-------- TEXT PROVIDED --------

I think vocation means trying things on for size, even if the pants don’t fit you at the ankles and you have to roll the legs up a bit. Even if you were once-upon-a-time a missionary kid, but feel like that part of you has disappeared into the background. And I’m just at the beginning of this—at the starting line of “maybe I’m called.”

Yesterday, I was  coming out of my apartment and I noticed my Indian neighbor standing outside with a little girl my daughter’s age. I yelled, “Hello!” even as my words seemed to echo back at an embarrassing decibel. She looked around to see if I was saying hello to her, and the start of a loud and confusing conversation began. I walked up to her, and we exchanged the formalities of name and relation. Her name was hard to pronounce, and I rolled it over my tongue and under my breath several times, trying to grasp some fluidity. My little Zoe and her granddaughter eyed each other.

And then we had a moment. I don’t want this to seem like a “happy ending” or the conclusion to a story about race and culture and understanding. Because it wasn’t like that. It wasn’t conclusive and it wasn’t definitive.

--------

PROBLEMS TO SOLVE:
**A)** Condense the paragraph of the essay excerpt that begins "Yesterday, I was coming out of my apartment" into a shorter version that keeps its main facts.
**B)** Echo the essay excerpt word for word, everything from "Yesterday, I was  coming" down to "eyed each other.".

-------- EXCERPTED DATA --------

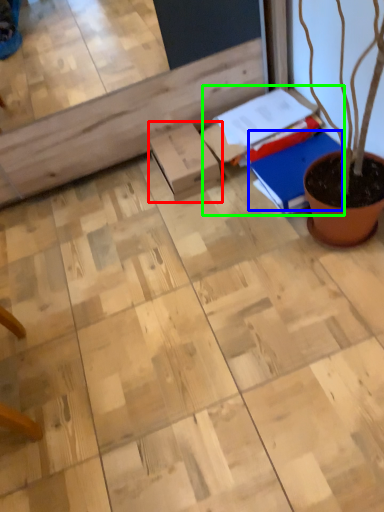
Question: Based on their relative distances, which object is nearer to cardboard box (highlighted by a red box)? Choose from notebook (highlighted by a blue box) and book (highlighted by a green box).

Choices:
 (A) notebook
 (B) book

Answer: (B)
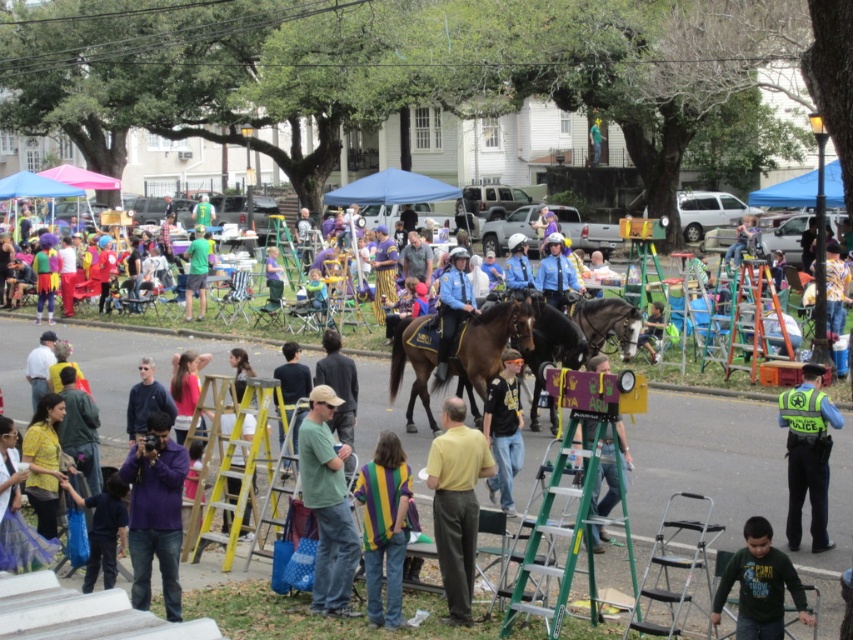
Question: Is mardi gras shirt at center behind yellow striped shirt at center?

Choices:
 (A) yes
 (B) no

Answer: (B)

Question: Which point is closer to the camera taking this photo?

Choices:
 (A) (509, 509)
 (B) (607, 488)

Answer: (A)

Question: Among these objects, which one is nearest to the camera?

Choices:
 (A) purple cotton shirt at lower left
 (B) mardi gras shirt at center
 (C) sweatshirt at center

Answer: (B)

Question: Can you confirm if brown glossy horse at center is positioned to the left of black leather jacket at center?

Choices:
 (A) yes
 (B) no

Answer: (A)

Question: Does green fleece shirt at lower right appear on the left side of green fabric shirt at center?

Choices:
 (A) no
 (B) yes

Answer: (A)

Question: Which point appears closest to the camera in this image?

Choices:
 (A) (627, 458)
 (B) (381, 509)

Answer: (B)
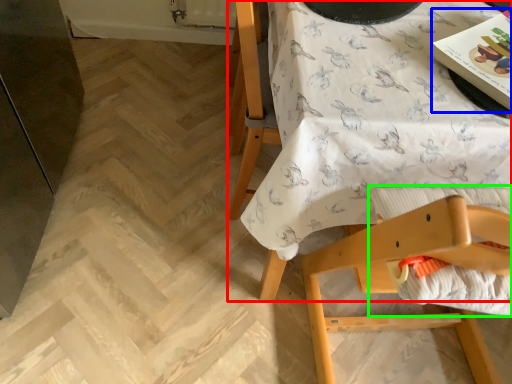
Question: Based on their relative distances, which object is nearer to table (highlighted by a red box)? Choose from magazine (highlighted by a blue box) and sheet (highlighted by a green box).

Choices:
 (A) magazine
 (B) sheet

Answer: (B)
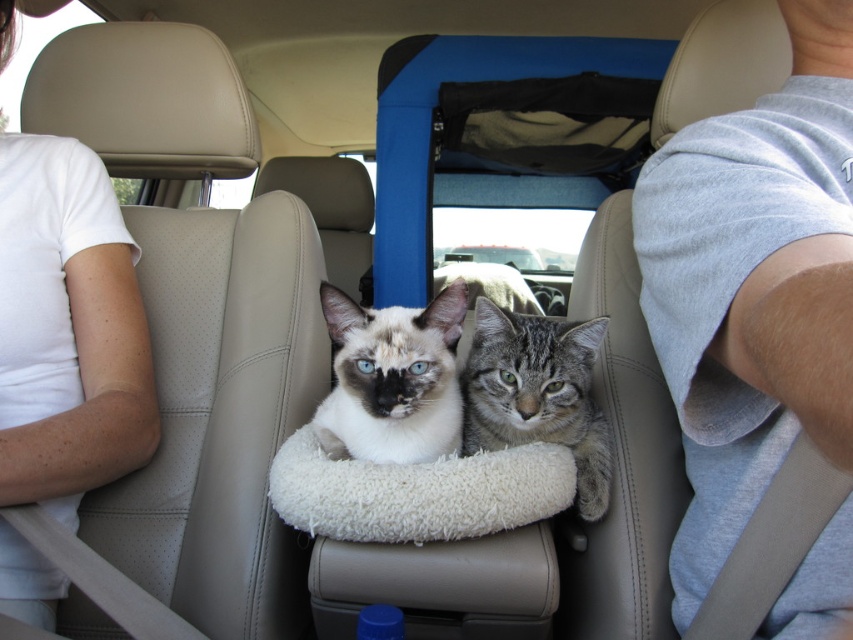
You are a delivery robot that needs to place a package at point (683, 609) in the car. The package is 1 meter long. Can you fit the package horizontally along the car seat without exceeding the car seat length? The car seat length from front to back is 1.2 meters.

The distance between point (683, 609) and the camera is 88.47 centimeters. Since the package is 1 meter long and the car seat is 1.2 meters long, there is enough space to fit the package horizontally as 1 meter is less than 1.2 meters.

You are sitting in the driver seat of the car and want to place a new cat bed at point (416, 492). Where exactly should you put it?

The white fluffy cat bed at center is located at point (416, 492), so you should place the new cat bed at the center where the white fluffy cat bed is currently positioned.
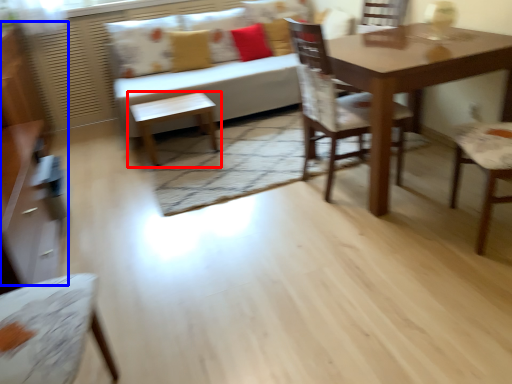
Question: Which of the following is the closest to the observer, table (highlighted by a red box) or dresser (highlighted by a blue box)?

Choices:
 (A) table
 (B) dresser

Answer: (B)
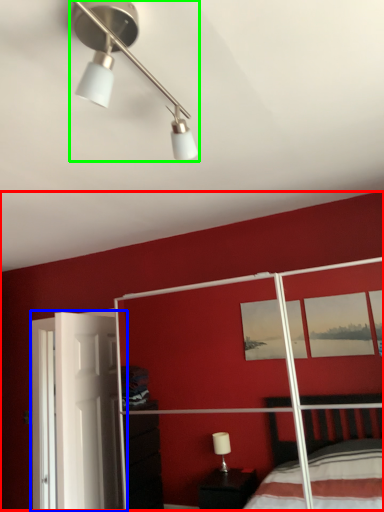
Question: Estimate the real-world distances between objects in this image. Which object is farther from backdrop (highlighted by a red box), screen door (highlighted by a blue box) or lamp (highlighted by a green box)?

Choices:
 (A) screen door
 (B) lamp

Answer: (B)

--------

RESULTS OF THE EXERCISE:
**A)** Leaving my apartment yesterday, I saw my Indian neighbor outside with a girl my daughter's age and called out a loud "Hello!" Unsure it was meant for her, she looked around, and an awkward, noisy conversation began. I went over, and we traded names and how we were related. Her name was hard to say, so I repeated it quietly several times. Meanwhile, my daughter Zoe and her granddaughter watched each other.

**B)**
Yesterday, I was  coming out of my apartment and I noticed my Indian neighbor standing outside with a little girl my daughter’s age. I yelled, “Hello!” even as my words seemed to echo back at an embarrassing decibel. She looked around to see if I was saying hello to her, and the start of a loud and confusing conversation began. I walked up to her, and we exchanged the formalities of name and relation. Her name was hard to pronounce, and I rolled it over my tongue and under my breath several times, trying to grasp some fluidity. My little Zoe and her granddaughter eyed each other.